Bons programadores conseguem fazer muito mesmo assim. Mas muitas vezes requer praticamente um ato de rebelião contra as organizações que os empregam. Talvez ajude se mais pessoas entenderem que a maneira como os programadores se comportam é impulsionada pelas exigências do trabalho que eles fazem. Não é porque eles são irresponsáveis que eles trabalham em longas sessões durante as quais ignoram todas as outras obrigações, mergulham diretamente na programação em vez de escrever especificações primeiro e reescrevem código que já funciona. Não é porque eles são antipáticos que preferem trabalhar sozinhos ou rosnar para as pessoas que entram na porta para dizer oi. Essa aparente coleção aleatória de hábitos irritantes tem uma única explicação: o poder de manter um programa em sua cabeça.
Seja ou não que entender isso possa ajudar grandes organizações, certamente pode ajudar seus concorrentes.

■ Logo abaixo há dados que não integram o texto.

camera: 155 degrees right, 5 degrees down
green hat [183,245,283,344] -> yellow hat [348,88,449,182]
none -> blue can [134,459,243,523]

O ponto mais fraco em grandes empresas é que elas não deixam que programadores individuais façam um ótimo trabalho. Então, se você é uma pequena startup, este é o lugar para atacá-los. Assuma o tipo de problemas que precisam ser resolvidos em uma única mente brilhante.
Agradecimentos a Sam Altman, David Greenspan, Aaron Iba, Jessica Livingston, Robert Morris, Peter Norvig, Lisa Randall, Emmett Shear, Sergei Tsarev e Stephen Wolfram por lerem rascunhos deste texto.